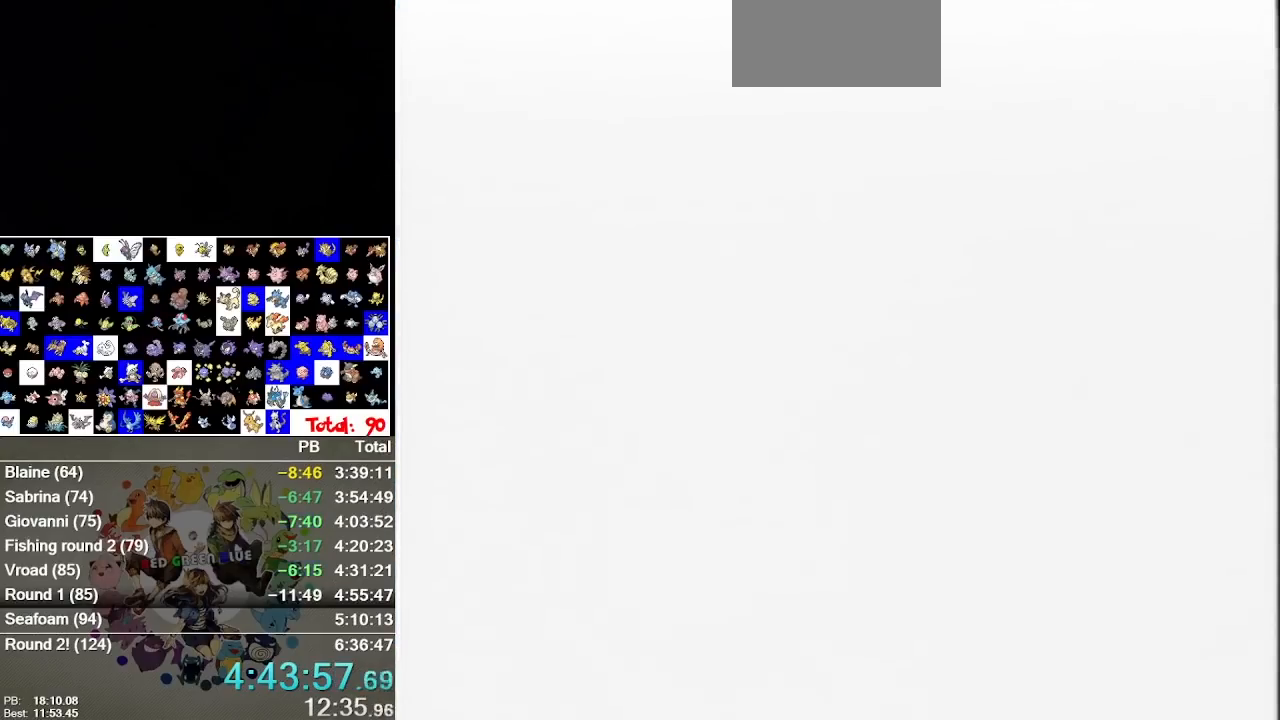
{"buttons": [], "events": [[317, "A", "down"], [417, "A", "up"]]}
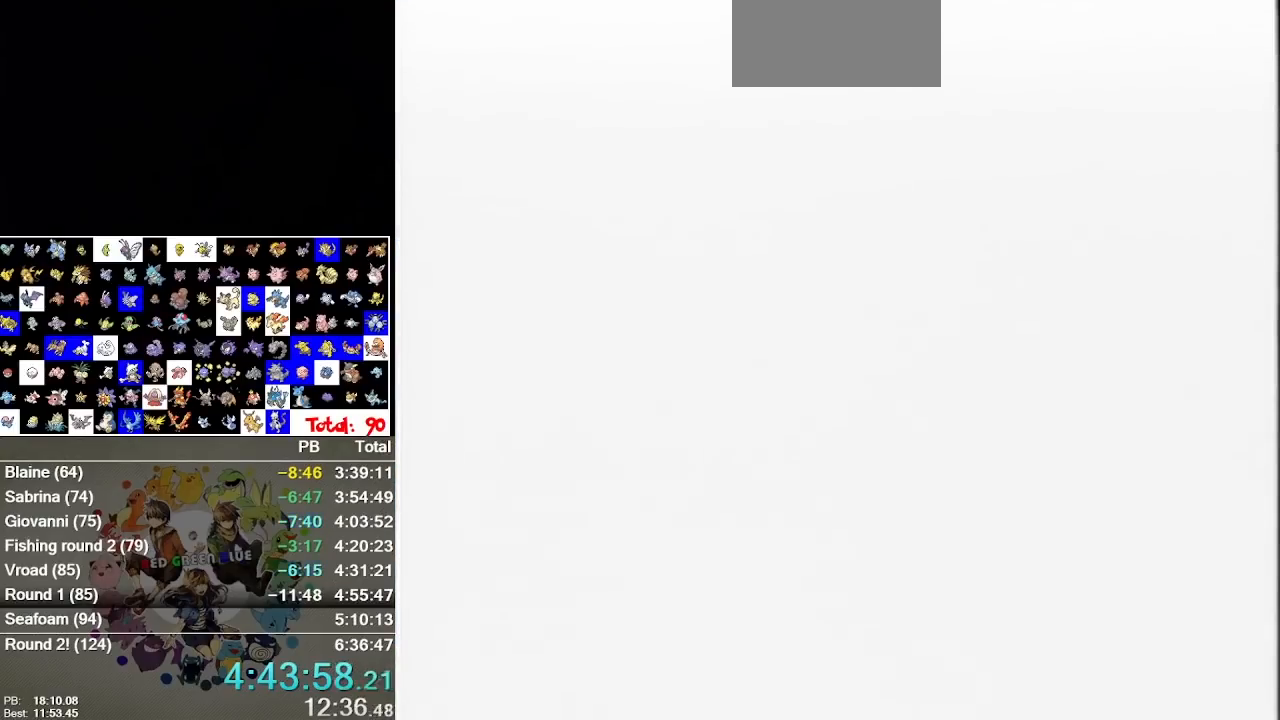
{"buttons": [], "events": [[17, "A", "down"], [67, "A", "up"], [233, "A", "down"], [417, "A", "up"]]}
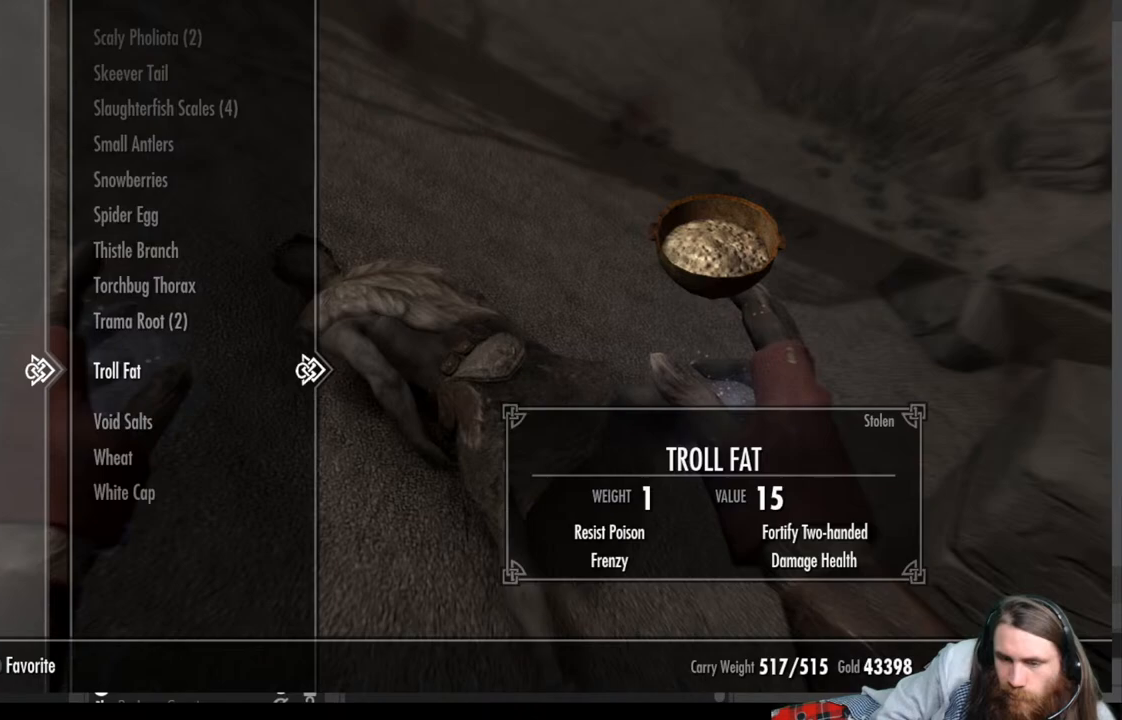
Gameplay with a controller (Xbox layout); each line is a JSON object with the inputs held at the frame after it. "events" lists button and stick changes between this image and that frame as [ms after this image, input, new state], when the widget could be followed in between.
{"buttons": [], "left_stick": "center", "right_stick": "center", "events": [[150, "DPAD_UP", "down"], [350, "DPAD_UP", "up"]]}
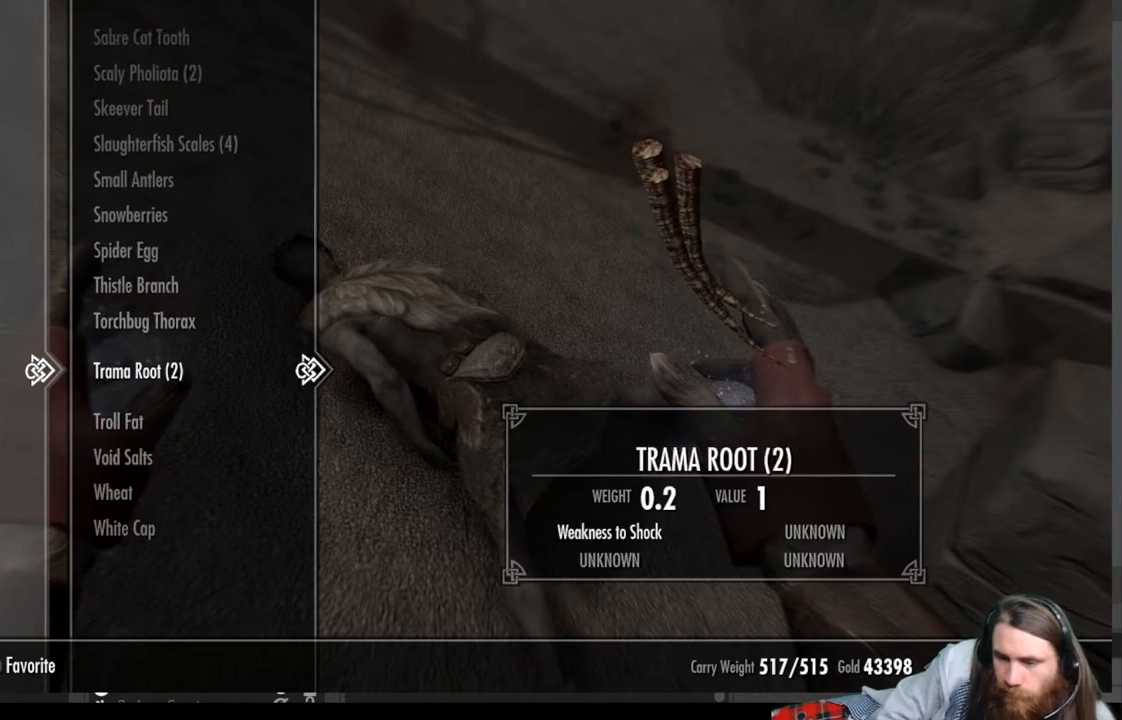
{"buttons": [], "left_stick": "center", "right_stick": "center", "events": []}
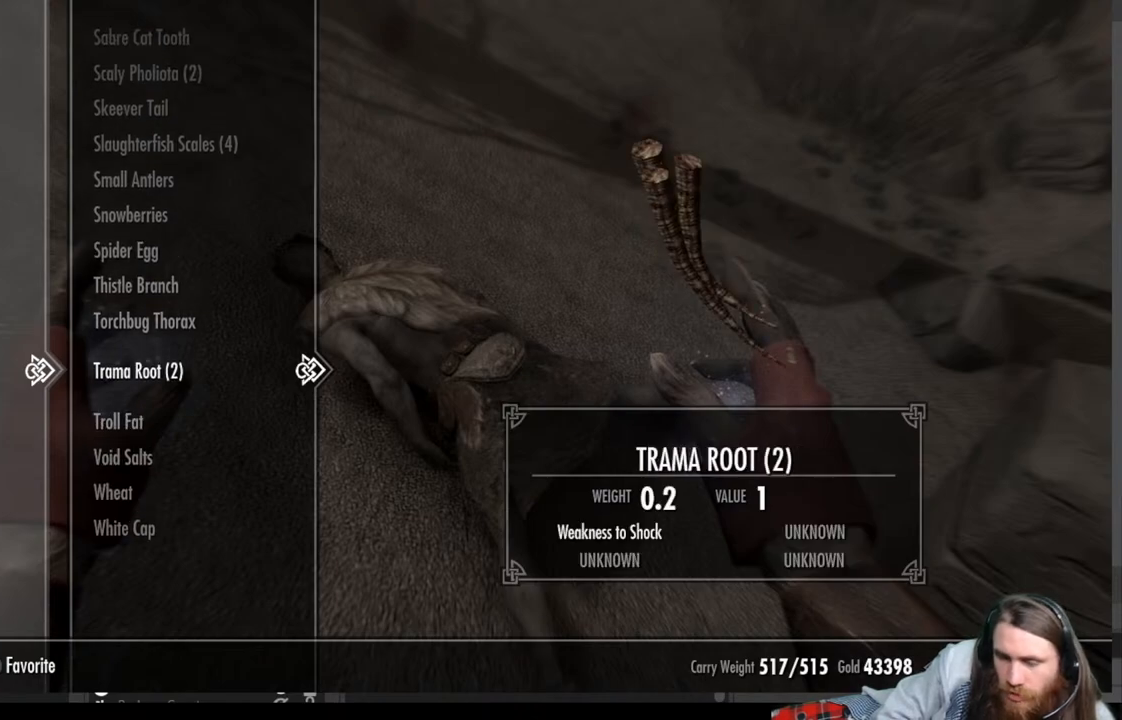
{"buttons": [], "left_stick": "center", "right_stick": "center", "events": []}
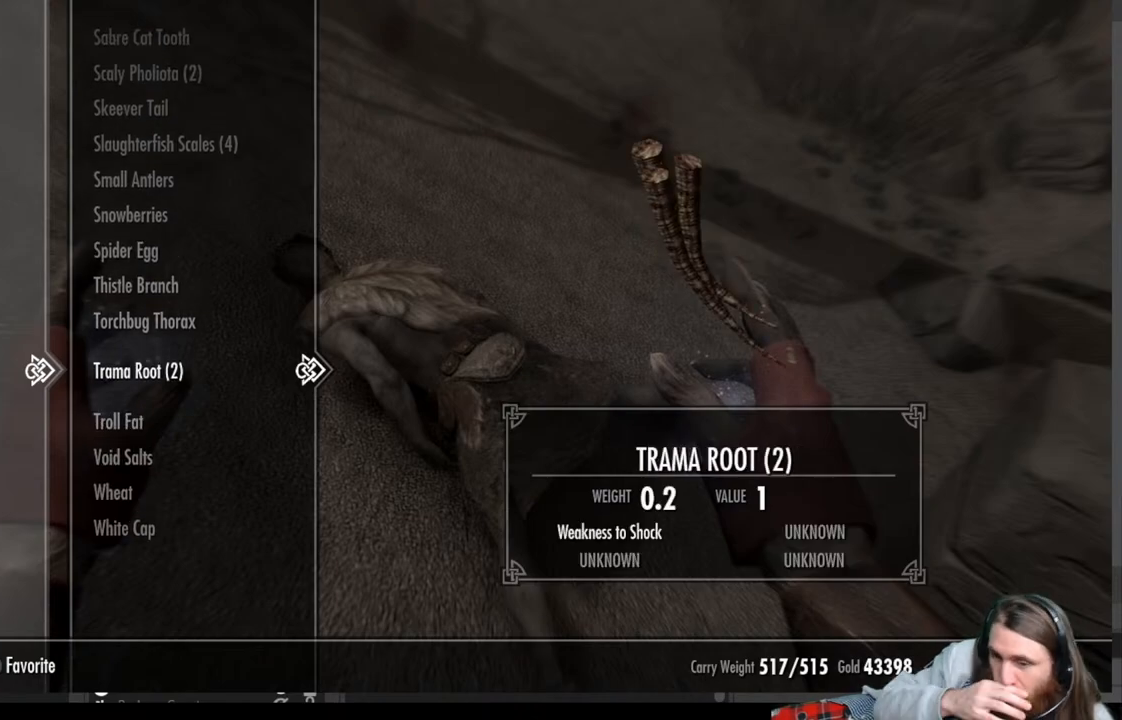
{"buttons": [], "left_stick": "center", "right_stick": "center", "events": []}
---------------
The lines needed run from the first line of the records through the line containing "Gameplay with a", both included. Restate them word for word, without pictures.

{"buttons": [], "events": [[317, "A", "down"], [417, "A", "up"]]}
{"buttons": [], "events": [[17, "A", "down"], [67, "A", "up"], [233, "A", "down"], [417, "A", "up"]]}
Gameplay with a controller (Xbox layout); each line is a JSON object with the inputs held at the frame after it. "events" lists button and stick changes between this image and that frame as [ms after this image, input, new state], when the widget could be followed in between.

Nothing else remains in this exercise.